On ne parle d’ailleurs pas assez de l’apport des acteurs dans l’évolution stylistique d’un réalisateur. Depuis A history of violence, Cronenberg semble avoir trouvé en Mortensen le prisme idéal pour exprimer ses obsessions. Epousant corps et âme la cause du cinéaste, l’acteur s’avère être un animal fascinant Cronenberg, qui, en le filmant au plus près (et par là même les autres acteurs), apporte à sa mise en scène un côté plus élégant, plus humain. Arborant un look empruntant autant à Mitchum qu’à De Niro (cf Max Cady), l ’acteur livre une superbe composition tout en tension retenue, dont le visage impassible est trahi par ce regard glacial, mais lourd de sens. Sa technique de jeu contraste forcément avec celle plus expansive de Vincent Cassel, très bon en fils détesté, ce qui ajoute grandement à la relation amicale quasi fraternelle qui unit leurs deux personnages. Tour à tour inquiètant et profondément humain, il campe un simple "employé qualifié" dans la disparition de corps, puis s’vère avide de pouvoir, pour fialement révéler d’autres facettes au fur et à mesure que le film avance.
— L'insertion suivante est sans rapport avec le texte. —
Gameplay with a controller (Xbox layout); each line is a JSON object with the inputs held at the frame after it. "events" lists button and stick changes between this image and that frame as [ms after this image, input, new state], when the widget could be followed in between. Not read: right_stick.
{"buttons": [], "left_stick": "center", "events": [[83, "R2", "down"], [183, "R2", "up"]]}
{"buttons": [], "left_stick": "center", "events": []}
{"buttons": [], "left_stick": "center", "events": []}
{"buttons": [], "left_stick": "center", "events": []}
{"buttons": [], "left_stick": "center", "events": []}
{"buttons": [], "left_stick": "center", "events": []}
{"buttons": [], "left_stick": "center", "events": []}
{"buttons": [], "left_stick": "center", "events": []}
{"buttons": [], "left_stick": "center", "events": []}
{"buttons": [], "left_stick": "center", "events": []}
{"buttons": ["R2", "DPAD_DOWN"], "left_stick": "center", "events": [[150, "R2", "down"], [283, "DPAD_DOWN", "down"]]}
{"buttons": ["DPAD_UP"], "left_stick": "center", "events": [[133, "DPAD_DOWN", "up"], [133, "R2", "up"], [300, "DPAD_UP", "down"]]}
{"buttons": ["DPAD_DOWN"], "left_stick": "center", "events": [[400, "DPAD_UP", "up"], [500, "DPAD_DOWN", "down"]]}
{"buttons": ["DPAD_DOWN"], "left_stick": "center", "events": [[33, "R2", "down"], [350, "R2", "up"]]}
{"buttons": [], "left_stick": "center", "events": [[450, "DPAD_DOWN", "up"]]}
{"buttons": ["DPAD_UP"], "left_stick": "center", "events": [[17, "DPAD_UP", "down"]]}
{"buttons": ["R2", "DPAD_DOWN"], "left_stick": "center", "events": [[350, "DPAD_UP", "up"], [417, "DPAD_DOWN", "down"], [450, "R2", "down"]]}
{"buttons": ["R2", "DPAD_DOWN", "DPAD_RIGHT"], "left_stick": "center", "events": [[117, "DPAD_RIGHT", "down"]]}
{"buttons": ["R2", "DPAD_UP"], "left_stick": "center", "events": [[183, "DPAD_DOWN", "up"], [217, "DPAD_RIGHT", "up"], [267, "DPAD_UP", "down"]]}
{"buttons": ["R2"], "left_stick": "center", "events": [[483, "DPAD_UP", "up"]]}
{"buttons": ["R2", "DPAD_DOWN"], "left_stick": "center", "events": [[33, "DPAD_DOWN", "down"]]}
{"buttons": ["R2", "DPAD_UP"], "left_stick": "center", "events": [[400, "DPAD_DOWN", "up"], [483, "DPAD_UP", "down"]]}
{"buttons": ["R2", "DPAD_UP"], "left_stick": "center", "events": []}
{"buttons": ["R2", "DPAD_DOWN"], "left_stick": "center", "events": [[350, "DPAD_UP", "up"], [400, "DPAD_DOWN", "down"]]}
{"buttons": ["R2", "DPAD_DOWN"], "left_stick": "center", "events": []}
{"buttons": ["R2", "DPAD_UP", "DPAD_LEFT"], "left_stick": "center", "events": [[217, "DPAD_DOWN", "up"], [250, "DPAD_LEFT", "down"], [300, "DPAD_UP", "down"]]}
D’ailleurs, chaque évolution du personnage se traduit moralement, mais aussi physiquement (les tatouages), rappelant aux connaisseurs que la contamination et l’organique sont des thèmes chers à Cronenberg.

Dans ce nouveau grand film, qui saisit de la première à la dernière image, Cronenberg parvient à nouveau à fondre ses thèmes de prédilection dans le creuset d’un film de genre, grâce à une mise en scène sèche et tranchante. Une vraie réussite.


Critique de Les promesses de l’ombre - Parce que dans l’obscurité, Cronenberg demeure puissant
Par : Chroniqueurs

Par Frank Black

Depuis A history of violence et sa rencontre avec Viggo Mortensen, beaucoup disent que le cinéma de Cronenberg a pris une seconde jeunesse. Pour d’autres, il s’agit simplement d’une collaboration entre deux grands artistes, deux génies totalement dévoués à leur métier.

Et le nouveau Cronenberg/Mortensen, Les promesses de l’ombre n’acquière en rien le titre de chef-d’œuvre, il ne répond à aucune escalade ou ascension dans le cinéma de Cronenberg. Il est de qualité point.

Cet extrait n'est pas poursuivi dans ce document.